• ПРЕДОСТАВЛЕННЫЙ ОТРЫВОК
'''

Пробовали спрашивать, искать — ходили в бывшую тюрьму НКВД, где теперь хозяйничали полицаи, и в какой-то дом на главной улице Сумской, про который говорили, что там гестапо, — все без толку. В общем, через несколько дней мы с бабушкой поняли, что остаемся вдвоем.
Были мы в это время как нищие. Нас иногда звали соседи, чтобы немного покормить. Я опять ходил в деревню по начавшейся распутице, теперь уже километров за пятьдесят, менять какие-то вещи. Вернулся еле живой, с трудом дотащил санки с добычей — два ведра зерна и бутылка из-под водки с подсолнечным маслом. Потом какое-то время нас с бабушкой выручал человек, который считался большим прислужником фашистов, — поставленный ими «обер-бургомистр» всего Харькова адвокат Семененко.

'''

• ЗАДАНИЕ A
Объясните одним предложением, зачем, согласно отрывку, соседи иногда звали рассказчика с бабушкой.
• ЗАДАНИЕ B
Замените в отрывке «санки» на «тележку» и приведите фрагмент от «Были мы в это» до «Харькова адвокат Семененко.» включительно.
• ЗАДАНИЕ C
Изложите содержание отрывка в двух предложениях.
Собранные данные далее представляют собой самостоятельный материал, не связанный с отрывком.

Собранные данные
'''

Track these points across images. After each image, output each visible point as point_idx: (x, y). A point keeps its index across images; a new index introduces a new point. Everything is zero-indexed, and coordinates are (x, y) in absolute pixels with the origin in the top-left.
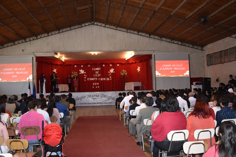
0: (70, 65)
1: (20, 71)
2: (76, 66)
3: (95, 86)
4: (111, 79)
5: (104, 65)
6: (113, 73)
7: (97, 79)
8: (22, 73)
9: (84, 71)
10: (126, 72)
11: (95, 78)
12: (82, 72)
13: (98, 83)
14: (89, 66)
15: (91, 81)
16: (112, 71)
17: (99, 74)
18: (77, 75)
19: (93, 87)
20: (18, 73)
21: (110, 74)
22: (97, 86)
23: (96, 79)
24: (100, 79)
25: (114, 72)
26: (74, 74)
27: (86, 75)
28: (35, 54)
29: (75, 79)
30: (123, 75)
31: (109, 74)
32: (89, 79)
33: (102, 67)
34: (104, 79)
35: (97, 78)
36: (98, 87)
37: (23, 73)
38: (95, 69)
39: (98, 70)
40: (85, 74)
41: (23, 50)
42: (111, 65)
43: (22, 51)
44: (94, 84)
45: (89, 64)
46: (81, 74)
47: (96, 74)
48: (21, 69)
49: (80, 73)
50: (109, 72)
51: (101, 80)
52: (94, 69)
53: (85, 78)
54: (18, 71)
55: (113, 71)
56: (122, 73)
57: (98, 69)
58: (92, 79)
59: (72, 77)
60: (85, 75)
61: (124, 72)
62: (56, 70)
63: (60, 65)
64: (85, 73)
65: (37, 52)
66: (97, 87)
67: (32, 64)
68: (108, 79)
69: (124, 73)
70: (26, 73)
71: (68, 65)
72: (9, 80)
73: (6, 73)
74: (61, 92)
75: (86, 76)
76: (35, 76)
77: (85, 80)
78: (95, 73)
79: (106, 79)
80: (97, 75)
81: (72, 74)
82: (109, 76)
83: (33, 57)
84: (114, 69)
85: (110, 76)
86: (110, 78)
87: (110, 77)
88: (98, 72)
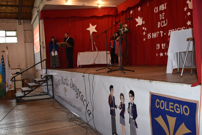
2: (131, 12)
7: (163, 34)
9: (142, 18)
11: (158, 32)
12: (140, 21)
14: (148, 4)
17: (165, 19)
19: (157, 55)
21: (189, 14)
31: (186, 13)
36: (166, 54)
39: (164, 11)
40: (145, 26)
47: (160, 21)
50: (186, 9)
52: (156, 9)
53: (144, 33)
58: (155, 35)
60: (143, 28)
62: (95, 26)
64: (144, 23)
67: (39, 24)
77: (144, 40)
80: (163, 24)
82: (187, 21)
83: (39, 14)
85: (189, 18)
86: (188, 27)
87: (189, 23)
88: (163, 14)
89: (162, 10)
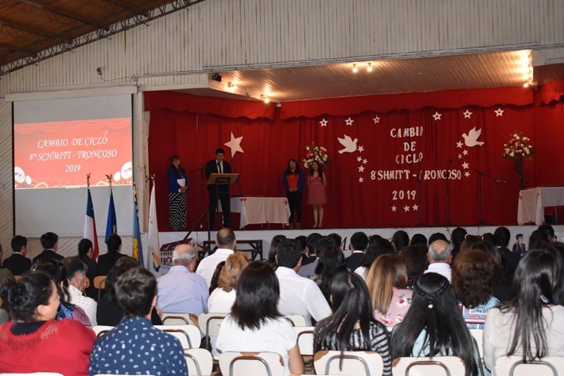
0: (302, 118)
1: (91, 148)
2: (324, 123)
3: (400, 204)
4: (467, 174)
5: (437, 116)
6: (477, 146)
7: (410, 175)
8: (96, 154)
9: (356, 140)
10: (526, 144)
11: (401, 172)
12: (349, 144)
13: (414, 193)
14: (377, 120)
15: (385, 181)
16: (472, 138)
17: (417, 152)
18: (325, 159)
19: (394, 209)
20: (84, 155)
21: (465, 152)
22: (411, 203)
23: (404, 175)
24: (423, 175)
25: (482, 143)
26: (314, 157)
27: (363, 158)
28: (141, 82)
29: (316, 174)
30: (512, 154)
31: (460, 150)
32: (377, 175)
33: (429, 125)
34: (441, 174)
35: (407, 172)
36: (415, 207)
37: (101, 154)
38: (400, 130)
39: (415, 138)
40: (363, 155)
41: (99, 70)
42: (467, 114)
43: (96, 73)
44: (397, 196)
45: (374, 114)
46: (346, 153)
47: (406, 154)
48: (96, 141)
49: (341, 152)
50: (460, 145)
51: (426, 177)
52: (395, 133)
53: (361, 169)
54: (83, 148)
55: (478, 140)
56: (509, 146)
57: (411, 132)
58: (390, 175)
59: (306, 165)
60: (359, 159)
61: (519, 145)
62: (239, 139)
63: (259, 120)
64: (361, 149)
65: (147, 75)
66: (411, 209)
67: (130, 119)
68: (455, 174)
69: (519, 148)
70: (111, 154)
71: (293, 119)
72: (56, 184)
73: (45, 157)
74: (251, 227)
75: (365, 161)
76: (141, 165)
77: (361, 180)
78: (401, 151)
79: (447, 174)
80: (410, 159)
81: (304, 155)
82: (461, 162)
83: (132, 95)
84: (480, 131)
85: (465, 159)
86: (463, 171)
87: (465, 166)
88: (412, 143)
89: (411, 136)
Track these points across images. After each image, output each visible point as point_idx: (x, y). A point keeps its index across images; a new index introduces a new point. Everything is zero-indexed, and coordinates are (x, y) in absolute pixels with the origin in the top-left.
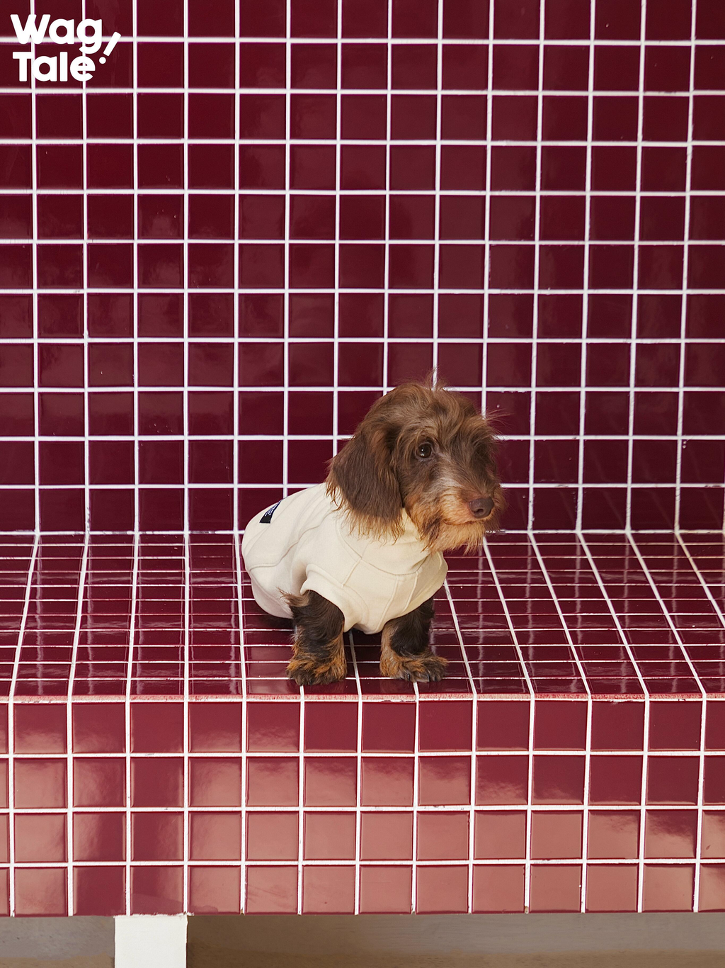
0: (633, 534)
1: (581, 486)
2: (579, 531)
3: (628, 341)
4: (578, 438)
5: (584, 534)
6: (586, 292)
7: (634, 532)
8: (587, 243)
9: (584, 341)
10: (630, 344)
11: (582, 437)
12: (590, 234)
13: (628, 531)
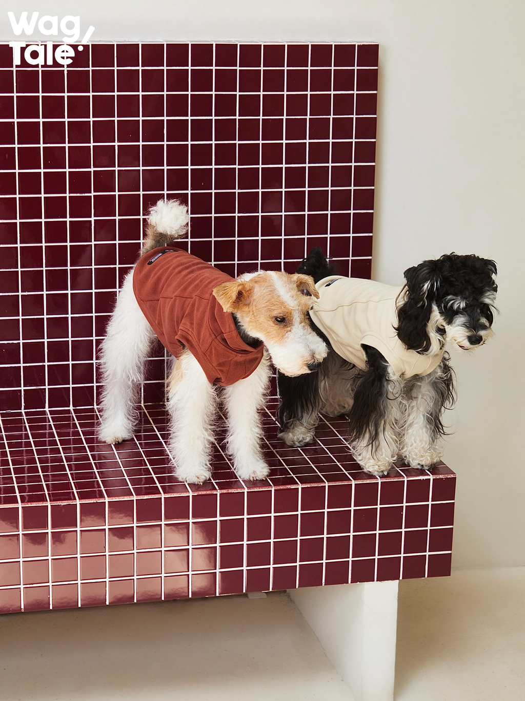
0: (73, 409)
1: (47, 387)
2: (47, 409)
3: (67, 316)
4: (44, 364)
5: (49, 411)
6: (45, 293)
7: (74, 408)
8: (44, 269)
9: (45, 317)
10: (68, 317)
11: (46, 364)
12: (46, 265)
13: (71, 408)
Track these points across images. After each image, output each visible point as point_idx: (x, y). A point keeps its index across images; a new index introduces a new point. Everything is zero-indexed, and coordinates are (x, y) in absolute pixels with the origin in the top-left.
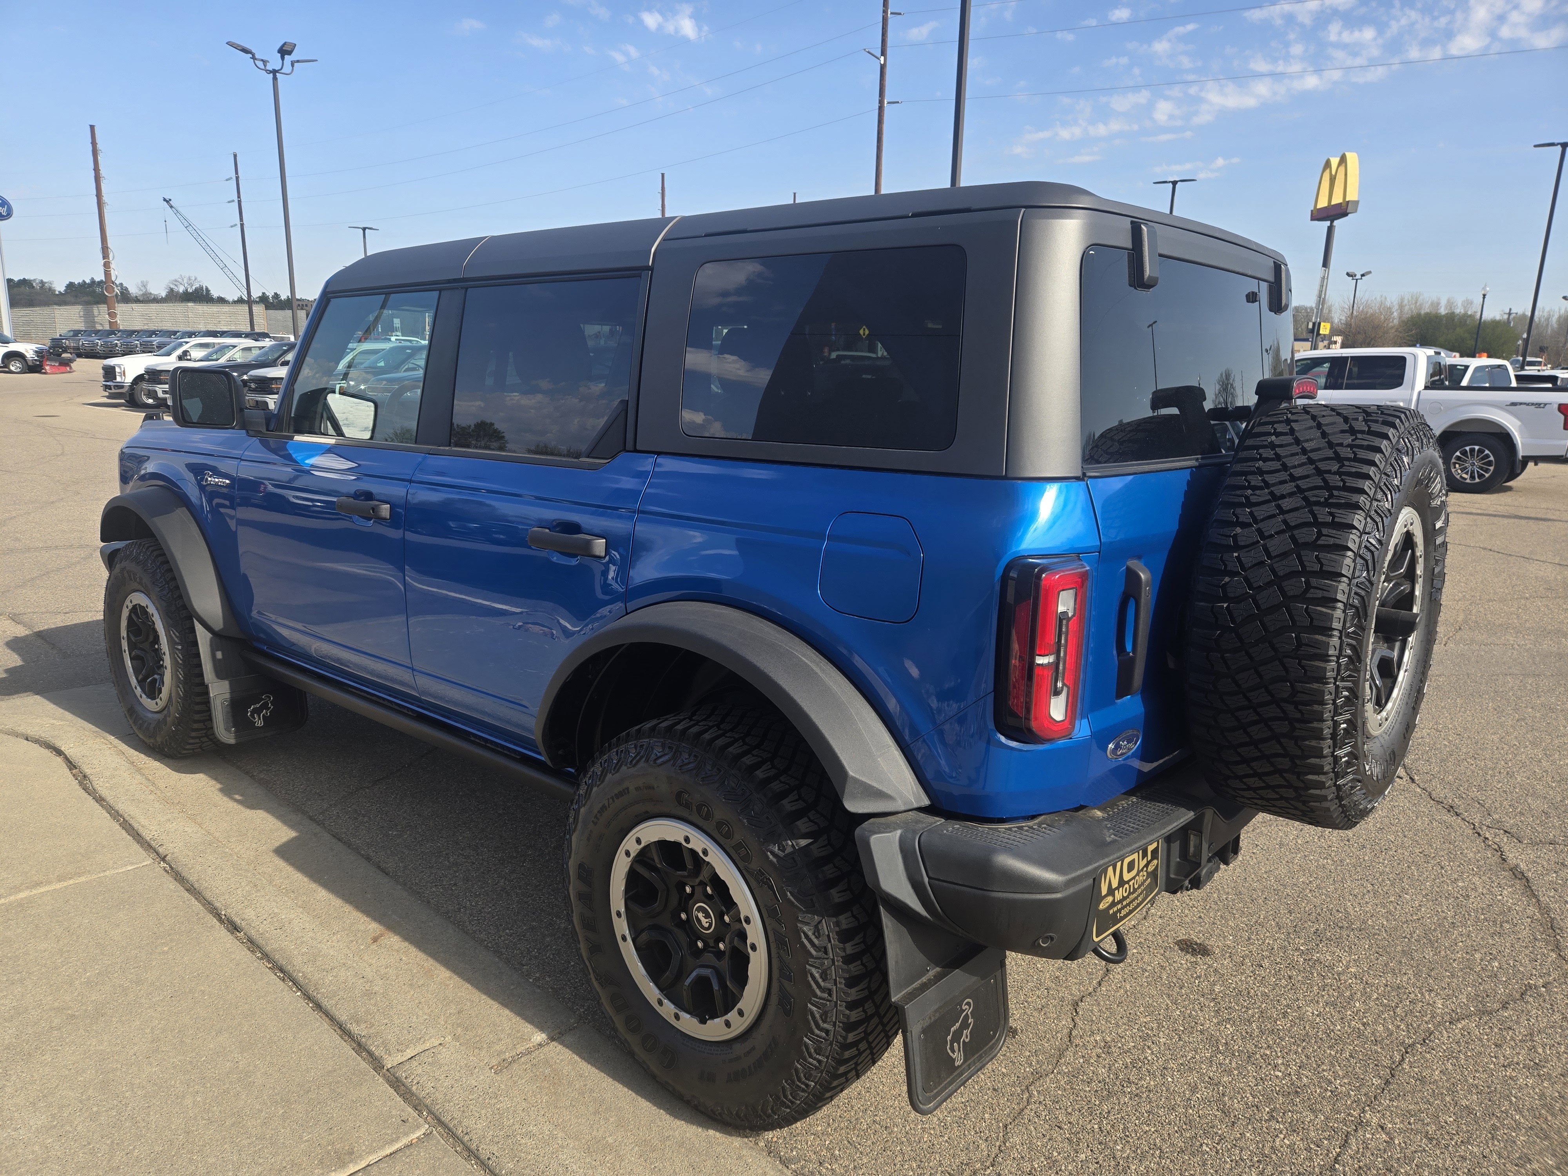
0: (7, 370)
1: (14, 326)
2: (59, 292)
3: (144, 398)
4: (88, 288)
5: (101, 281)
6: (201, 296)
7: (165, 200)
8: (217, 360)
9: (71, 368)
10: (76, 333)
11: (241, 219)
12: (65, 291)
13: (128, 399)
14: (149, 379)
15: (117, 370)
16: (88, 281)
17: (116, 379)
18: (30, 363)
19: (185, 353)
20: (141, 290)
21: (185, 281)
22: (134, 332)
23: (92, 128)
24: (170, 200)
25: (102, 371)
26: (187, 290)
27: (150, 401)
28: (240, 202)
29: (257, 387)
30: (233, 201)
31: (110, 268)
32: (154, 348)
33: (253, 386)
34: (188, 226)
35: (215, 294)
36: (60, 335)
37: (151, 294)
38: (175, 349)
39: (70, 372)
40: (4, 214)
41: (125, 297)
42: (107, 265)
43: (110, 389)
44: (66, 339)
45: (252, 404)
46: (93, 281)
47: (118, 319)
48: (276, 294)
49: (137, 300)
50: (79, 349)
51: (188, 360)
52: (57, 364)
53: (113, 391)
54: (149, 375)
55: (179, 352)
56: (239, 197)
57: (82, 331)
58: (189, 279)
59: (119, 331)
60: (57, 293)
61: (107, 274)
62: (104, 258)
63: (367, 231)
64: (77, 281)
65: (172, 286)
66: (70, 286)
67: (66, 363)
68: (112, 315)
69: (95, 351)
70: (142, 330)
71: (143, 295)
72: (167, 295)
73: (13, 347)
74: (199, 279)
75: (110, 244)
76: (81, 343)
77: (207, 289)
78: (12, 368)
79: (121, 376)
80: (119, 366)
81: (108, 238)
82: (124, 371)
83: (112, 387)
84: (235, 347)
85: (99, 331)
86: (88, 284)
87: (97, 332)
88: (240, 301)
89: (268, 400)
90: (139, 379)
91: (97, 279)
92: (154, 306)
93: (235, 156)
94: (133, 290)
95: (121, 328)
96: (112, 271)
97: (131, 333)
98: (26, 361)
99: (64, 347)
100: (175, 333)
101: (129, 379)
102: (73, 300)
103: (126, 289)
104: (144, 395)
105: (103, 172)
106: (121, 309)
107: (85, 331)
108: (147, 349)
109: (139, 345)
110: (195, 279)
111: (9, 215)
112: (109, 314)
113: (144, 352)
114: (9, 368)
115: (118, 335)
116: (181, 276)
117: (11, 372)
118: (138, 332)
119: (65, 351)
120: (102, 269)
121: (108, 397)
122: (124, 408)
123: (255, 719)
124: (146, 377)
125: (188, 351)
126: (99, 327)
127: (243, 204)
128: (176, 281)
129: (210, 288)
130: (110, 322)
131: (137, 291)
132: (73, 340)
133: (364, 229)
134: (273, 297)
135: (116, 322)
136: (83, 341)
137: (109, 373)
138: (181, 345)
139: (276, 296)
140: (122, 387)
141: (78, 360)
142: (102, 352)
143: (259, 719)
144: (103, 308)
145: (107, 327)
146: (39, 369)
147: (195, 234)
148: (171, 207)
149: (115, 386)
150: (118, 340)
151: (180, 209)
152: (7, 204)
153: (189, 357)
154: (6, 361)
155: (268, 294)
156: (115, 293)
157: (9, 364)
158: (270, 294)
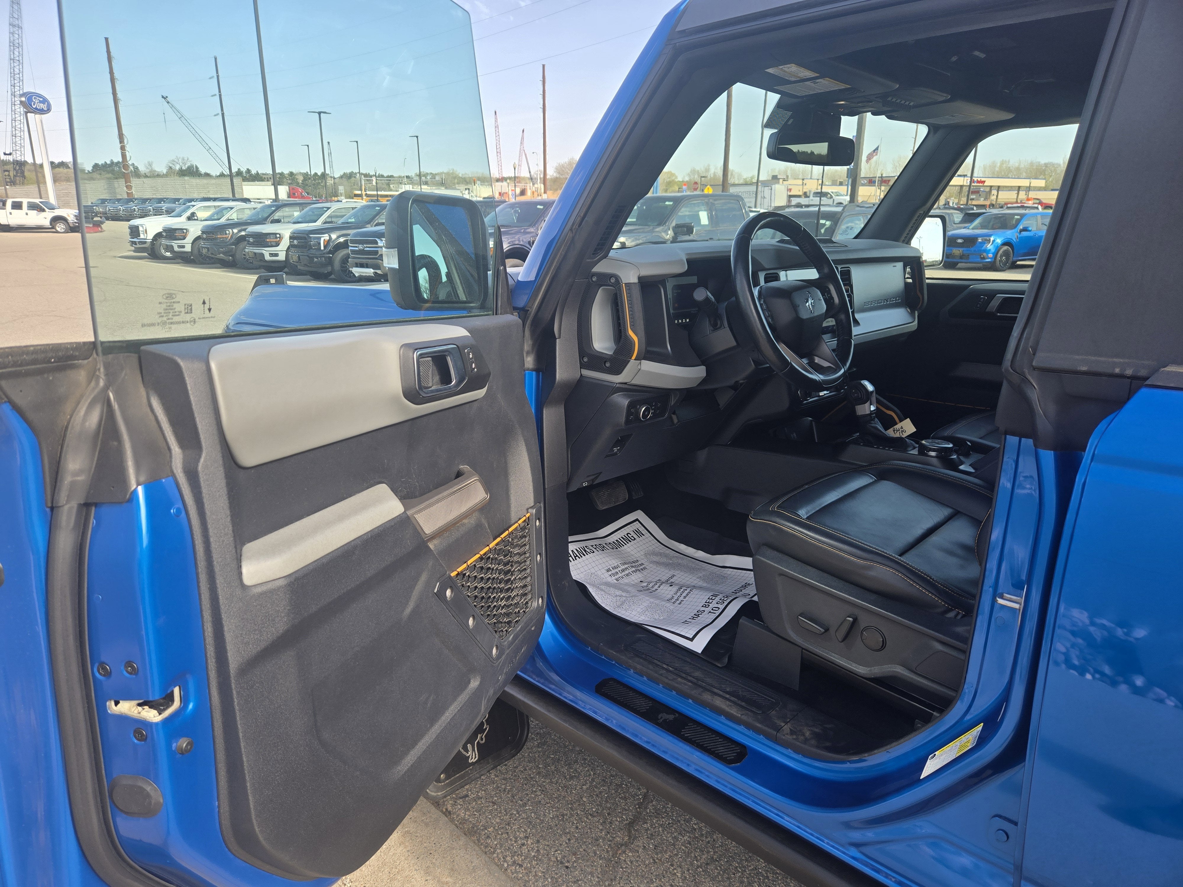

'''

• ОТВЕТ A
Соседи иногда звали рассказчика с бабушкой, чтобы немного их покормить.

• ОТВЕТ B
Были мы в это время как нищие. Нас иногда звали соседи, чтобы немного покормить. Я опять ходил в деревню по начавшейся распутице, теперь уже километров за пятьдесят, менять какие-то вещи. Вернулся еле живой, с трудом дотащил тележку с добычей — два ведра зерна и бутылка из-под водки с подсолнечным маслом. Потом какое-то время нас с бабушкой выручал человек, который считался большим прислужником фашистов, — поставленный ими «обер-бургомистр» всего Харькова адвокат Семененко.

• ОТВЕТ C
После безуспешных поисков в бывшей тюрьме НКВД и в доме на Сумской, где, по слухам, было гестапо, рассказчик с бабушкой поняли, что остаются вдвоем. Живя как нищие, они иногда получали еду от соседей, рассказчик выменивал вещи в деревне на зерно и подсолнечное масло, а какое-то время их выручал поставленный фашистами «обер-бургомистр» Харькова адвокат Семененко.